Thermodynamics: I can't solve this simple entropy exercise....

[babaliaris]

The text says:
"Steel bullet of 25kg with a Temperature of 400 Celsius, is being dropped on the bottom of an oil liquid of 100kg at a temperature of 100 Celsius. The system is isolated. Calculate
a) The change of entropy of the bullet,
b) the change of entropy of the oil,
c) the total change of entropy of the system."

also these values are given: Bullet $C_{p_{b}} = 0.5$ and oil $C_{p_{o}} = 2.5$

From the reading I've done so far in thermodynamics, my mind goes to these formulas for Isobaric:
$Q = nC_{p}ΔT$ and $ΔS = \frac{Q}{ΔT}$

The problem is that I don't know how to calculate the final Temperature of the oil and the bullet.
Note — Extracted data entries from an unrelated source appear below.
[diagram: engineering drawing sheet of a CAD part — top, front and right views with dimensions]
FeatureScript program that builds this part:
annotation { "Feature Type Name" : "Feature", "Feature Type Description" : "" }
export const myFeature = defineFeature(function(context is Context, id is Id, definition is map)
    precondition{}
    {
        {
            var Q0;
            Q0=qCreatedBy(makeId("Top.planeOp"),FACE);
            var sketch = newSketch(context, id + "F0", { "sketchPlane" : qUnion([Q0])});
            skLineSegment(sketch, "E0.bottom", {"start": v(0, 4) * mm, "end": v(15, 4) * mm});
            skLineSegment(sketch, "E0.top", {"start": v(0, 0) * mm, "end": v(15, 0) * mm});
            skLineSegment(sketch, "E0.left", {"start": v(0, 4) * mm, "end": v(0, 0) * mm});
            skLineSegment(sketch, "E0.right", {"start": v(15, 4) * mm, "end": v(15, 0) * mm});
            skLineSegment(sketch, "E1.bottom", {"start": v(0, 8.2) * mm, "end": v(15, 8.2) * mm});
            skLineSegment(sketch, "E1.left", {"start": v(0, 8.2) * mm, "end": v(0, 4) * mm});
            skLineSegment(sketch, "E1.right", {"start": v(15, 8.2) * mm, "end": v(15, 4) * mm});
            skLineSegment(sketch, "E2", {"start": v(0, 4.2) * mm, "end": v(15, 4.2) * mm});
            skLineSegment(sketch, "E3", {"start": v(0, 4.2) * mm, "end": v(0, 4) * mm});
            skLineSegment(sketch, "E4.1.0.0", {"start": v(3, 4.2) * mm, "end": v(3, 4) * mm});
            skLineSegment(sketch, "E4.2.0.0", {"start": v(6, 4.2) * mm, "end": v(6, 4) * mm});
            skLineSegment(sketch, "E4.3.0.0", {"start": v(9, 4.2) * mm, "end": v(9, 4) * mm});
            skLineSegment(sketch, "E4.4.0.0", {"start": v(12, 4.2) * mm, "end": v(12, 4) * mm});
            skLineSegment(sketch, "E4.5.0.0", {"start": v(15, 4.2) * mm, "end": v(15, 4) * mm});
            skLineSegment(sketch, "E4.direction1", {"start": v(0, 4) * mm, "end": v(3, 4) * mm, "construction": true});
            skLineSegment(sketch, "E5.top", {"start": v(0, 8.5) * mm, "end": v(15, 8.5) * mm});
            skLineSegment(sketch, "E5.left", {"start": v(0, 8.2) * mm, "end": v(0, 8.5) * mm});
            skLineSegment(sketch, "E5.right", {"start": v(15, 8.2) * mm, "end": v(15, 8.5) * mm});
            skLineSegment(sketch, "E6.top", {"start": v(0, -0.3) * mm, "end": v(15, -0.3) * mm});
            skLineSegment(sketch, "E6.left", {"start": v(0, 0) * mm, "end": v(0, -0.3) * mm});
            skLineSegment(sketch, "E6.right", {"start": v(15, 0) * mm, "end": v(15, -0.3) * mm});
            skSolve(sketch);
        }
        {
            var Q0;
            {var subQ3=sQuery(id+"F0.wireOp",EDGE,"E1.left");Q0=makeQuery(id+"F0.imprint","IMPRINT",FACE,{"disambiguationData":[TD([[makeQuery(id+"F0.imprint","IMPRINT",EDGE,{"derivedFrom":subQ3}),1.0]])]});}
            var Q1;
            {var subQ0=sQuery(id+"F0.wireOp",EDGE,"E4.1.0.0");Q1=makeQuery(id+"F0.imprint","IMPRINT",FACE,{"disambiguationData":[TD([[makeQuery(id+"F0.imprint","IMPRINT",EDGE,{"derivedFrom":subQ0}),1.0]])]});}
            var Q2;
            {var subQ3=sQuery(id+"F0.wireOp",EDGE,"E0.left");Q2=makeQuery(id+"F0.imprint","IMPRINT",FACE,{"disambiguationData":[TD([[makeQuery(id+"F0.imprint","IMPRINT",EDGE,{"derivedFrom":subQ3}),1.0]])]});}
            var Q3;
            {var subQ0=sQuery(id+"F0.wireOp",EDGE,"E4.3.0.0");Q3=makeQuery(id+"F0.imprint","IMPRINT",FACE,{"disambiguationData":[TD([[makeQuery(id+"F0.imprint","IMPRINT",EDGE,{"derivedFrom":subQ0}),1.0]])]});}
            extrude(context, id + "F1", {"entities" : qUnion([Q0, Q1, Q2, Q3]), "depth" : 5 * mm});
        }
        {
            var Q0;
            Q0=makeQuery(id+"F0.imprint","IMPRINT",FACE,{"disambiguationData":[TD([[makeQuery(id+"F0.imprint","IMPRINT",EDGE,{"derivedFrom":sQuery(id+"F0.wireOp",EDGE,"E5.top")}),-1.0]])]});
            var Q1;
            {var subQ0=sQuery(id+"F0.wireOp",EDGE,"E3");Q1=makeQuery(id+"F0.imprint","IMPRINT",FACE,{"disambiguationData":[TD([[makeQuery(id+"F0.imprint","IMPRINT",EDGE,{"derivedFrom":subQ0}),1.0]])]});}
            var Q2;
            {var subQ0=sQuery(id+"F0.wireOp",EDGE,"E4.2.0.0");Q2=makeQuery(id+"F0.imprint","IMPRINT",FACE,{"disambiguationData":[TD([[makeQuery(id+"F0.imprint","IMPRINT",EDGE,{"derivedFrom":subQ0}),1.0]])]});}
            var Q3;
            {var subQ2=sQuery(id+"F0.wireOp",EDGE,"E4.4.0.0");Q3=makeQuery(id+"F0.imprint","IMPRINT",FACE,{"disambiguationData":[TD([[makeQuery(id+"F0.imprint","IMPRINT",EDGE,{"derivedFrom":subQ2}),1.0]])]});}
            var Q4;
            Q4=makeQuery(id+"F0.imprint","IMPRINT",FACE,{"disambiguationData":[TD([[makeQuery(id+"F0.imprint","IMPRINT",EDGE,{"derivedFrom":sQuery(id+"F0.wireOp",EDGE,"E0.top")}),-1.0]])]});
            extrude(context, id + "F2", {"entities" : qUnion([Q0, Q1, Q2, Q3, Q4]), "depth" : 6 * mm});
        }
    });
I believe that if I know the final temperature of these two objects, then I can calculate the heat Q of them both individually and thous calculate the ΔS individually. But how do I do that? Probably I'm missing something in my notes. Also I'm not sure if this formula is correct: $ΔS = \frac{Q}{ΔT}$

Thank you

 

[Chestermiller]

You are correct. The first step is to determine the final temperature using the first law of thermodynamics. Do you know how to do that? You should, given that you are now learning about entropy and the second law of thermodynamics.

I have prepared a simple cookbook recipe on the step-by-step procedure you use to determine the change in entropy for a system like this: https://www.physicsforums.com/insights/grandpa-chets-entropy-recipe/ There are worked examples in the cookbook. Please look it over and get back to me with questions.